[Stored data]
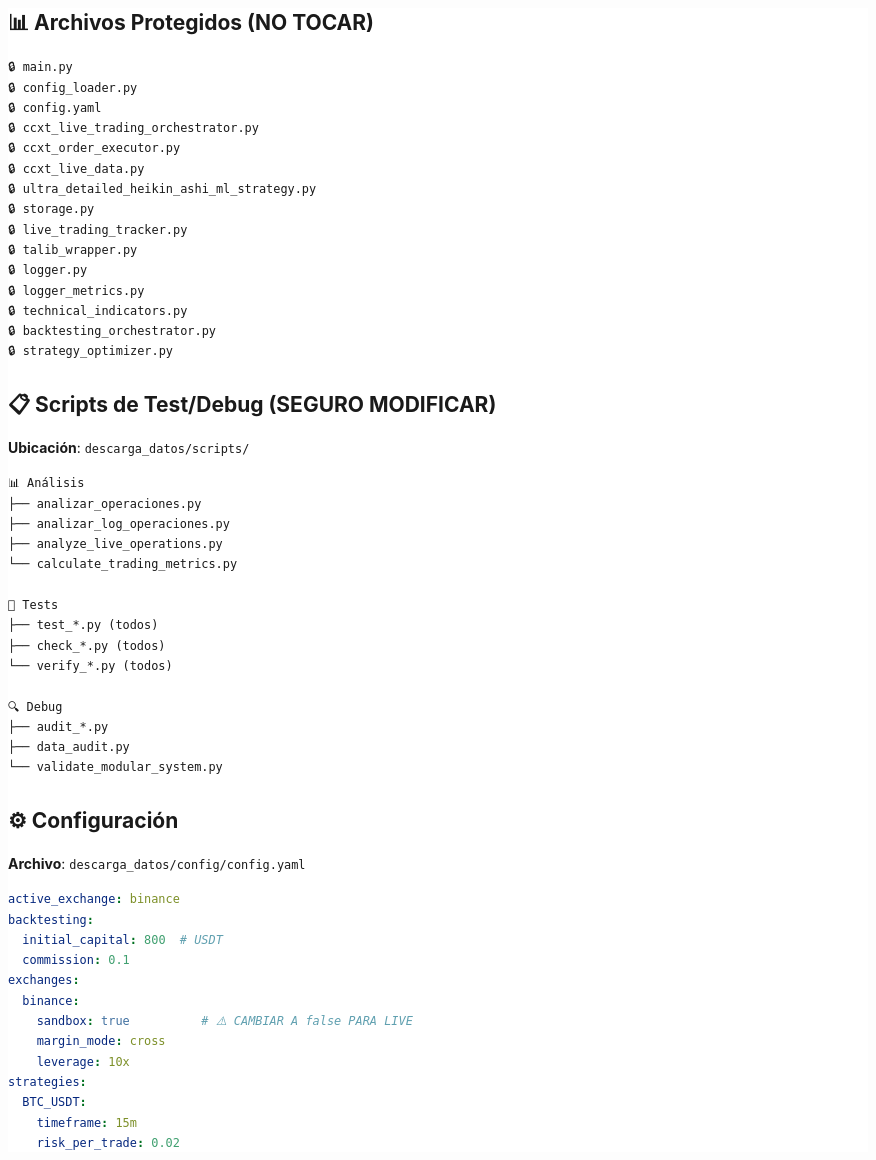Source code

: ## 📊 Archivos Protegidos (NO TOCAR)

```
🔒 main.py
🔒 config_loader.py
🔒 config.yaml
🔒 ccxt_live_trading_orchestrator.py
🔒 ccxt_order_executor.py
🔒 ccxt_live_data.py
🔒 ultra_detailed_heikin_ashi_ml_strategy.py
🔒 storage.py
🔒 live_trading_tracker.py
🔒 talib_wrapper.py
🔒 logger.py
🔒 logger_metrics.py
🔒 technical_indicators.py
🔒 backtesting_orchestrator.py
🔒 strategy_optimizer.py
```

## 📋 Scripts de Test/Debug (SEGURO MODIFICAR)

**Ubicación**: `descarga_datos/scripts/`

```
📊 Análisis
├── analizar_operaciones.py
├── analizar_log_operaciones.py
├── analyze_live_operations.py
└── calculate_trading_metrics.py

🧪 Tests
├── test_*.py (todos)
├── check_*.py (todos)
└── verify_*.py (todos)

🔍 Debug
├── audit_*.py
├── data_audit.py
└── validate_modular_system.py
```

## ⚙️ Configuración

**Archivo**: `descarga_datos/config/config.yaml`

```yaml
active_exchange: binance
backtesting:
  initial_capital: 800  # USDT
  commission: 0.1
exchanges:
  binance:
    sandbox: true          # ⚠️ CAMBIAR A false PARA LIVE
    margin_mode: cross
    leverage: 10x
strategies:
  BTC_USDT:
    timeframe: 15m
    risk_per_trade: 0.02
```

==

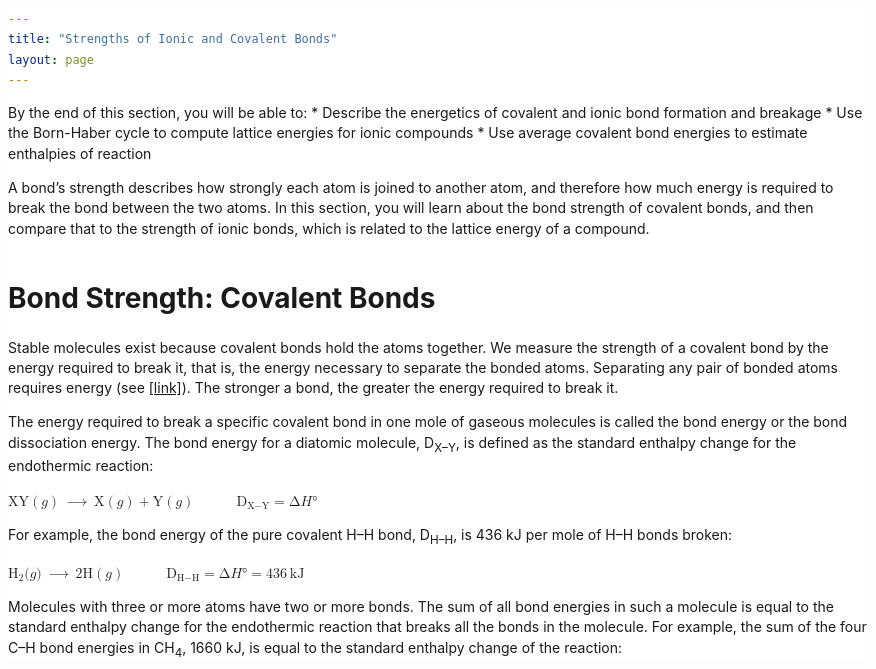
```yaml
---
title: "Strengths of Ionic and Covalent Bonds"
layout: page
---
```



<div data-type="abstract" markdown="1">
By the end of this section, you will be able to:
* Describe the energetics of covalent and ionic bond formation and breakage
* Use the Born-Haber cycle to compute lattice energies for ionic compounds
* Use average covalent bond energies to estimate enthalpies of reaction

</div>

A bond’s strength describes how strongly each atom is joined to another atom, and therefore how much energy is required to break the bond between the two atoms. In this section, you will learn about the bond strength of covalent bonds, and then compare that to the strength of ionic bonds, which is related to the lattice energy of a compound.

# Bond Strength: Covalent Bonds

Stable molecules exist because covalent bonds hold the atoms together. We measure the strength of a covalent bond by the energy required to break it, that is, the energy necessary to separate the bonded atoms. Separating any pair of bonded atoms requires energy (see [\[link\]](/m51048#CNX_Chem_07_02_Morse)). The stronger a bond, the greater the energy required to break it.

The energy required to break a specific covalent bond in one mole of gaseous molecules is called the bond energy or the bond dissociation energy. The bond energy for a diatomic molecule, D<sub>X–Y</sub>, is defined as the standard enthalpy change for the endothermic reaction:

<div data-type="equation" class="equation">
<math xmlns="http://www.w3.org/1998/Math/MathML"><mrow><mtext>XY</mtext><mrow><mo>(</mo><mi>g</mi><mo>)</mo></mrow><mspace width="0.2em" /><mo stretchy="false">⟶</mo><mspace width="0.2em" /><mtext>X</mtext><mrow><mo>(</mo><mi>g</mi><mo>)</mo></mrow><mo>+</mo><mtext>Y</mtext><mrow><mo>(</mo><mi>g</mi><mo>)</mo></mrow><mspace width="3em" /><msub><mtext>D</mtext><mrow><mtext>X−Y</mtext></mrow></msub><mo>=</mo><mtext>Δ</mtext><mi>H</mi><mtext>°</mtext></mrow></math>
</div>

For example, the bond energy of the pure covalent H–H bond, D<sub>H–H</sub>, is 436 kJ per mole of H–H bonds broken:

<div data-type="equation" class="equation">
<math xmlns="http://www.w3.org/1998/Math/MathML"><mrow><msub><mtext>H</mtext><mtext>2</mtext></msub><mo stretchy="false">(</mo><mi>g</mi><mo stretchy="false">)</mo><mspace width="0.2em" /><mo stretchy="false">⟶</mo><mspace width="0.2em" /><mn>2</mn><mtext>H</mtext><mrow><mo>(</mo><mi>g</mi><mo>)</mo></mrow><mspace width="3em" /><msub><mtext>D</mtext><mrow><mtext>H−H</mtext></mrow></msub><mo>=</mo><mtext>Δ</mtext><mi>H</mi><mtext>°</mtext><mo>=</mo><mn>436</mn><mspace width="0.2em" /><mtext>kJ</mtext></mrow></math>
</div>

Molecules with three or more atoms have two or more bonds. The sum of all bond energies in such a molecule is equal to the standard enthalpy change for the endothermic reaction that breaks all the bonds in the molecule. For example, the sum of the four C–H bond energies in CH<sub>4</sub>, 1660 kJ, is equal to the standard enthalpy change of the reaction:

### Try it
Scan the lines above for "Debug", then copy every one that has it.

### Result of this exercise
## 📋 Scripts de Test/Debug (SEGURO MODIFICAR)
🔍 Debug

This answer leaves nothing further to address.